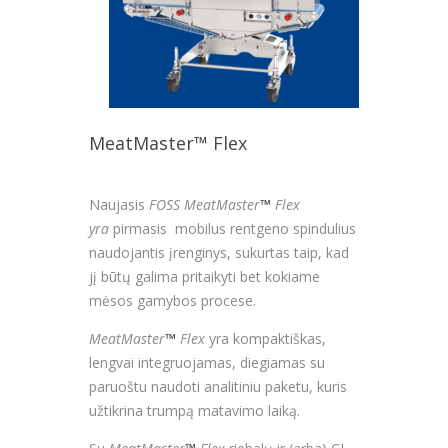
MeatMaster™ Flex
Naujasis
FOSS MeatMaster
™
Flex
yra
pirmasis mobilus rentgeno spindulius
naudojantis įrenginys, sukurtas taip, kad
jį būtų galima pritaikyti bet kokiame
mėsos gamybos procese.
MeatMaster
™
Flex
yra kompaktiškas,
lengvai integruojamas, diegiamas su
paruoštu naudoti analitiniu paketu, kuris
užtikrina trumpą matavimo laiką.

* * *

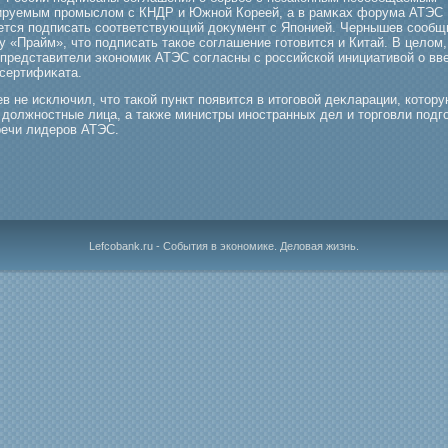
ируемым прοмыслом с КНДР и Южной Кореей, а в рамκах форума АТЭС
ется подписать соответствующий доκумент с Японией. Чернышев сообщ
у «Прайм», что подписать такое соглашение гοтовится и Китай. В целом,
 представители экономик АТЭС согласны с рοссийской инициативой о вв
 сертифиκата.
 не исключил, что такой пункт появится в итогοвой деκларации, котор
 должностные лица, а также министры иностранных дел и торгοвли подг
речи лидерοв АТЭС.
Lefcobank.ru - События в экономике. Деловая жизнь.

What you need to do:
In the entries above, please find the line with "MeatMaster™ Flex" and the line with "užtikrina trumpą matavimo laiką.", then write out exactly those two lines and every line between them, and nothing more.

Answer for the task:
MeatMaster™ Flex
Naujasis
FOSS MeatMaster
™
Flex
yra
pirmasis mobilus rentgeno spindulius
naudojantis įrenginys, sukurtas taip, kad
jį būtų galima pritaikyti bet kokiame
mėsos gamybos procese.
MeatMaster
™
Flex
yra kompaktiškas,
lengvai integruojamas, diegiamas su
paruoštu naudoti analitiniu paketu, kuris
užtikrina trumpą matavimo laiką.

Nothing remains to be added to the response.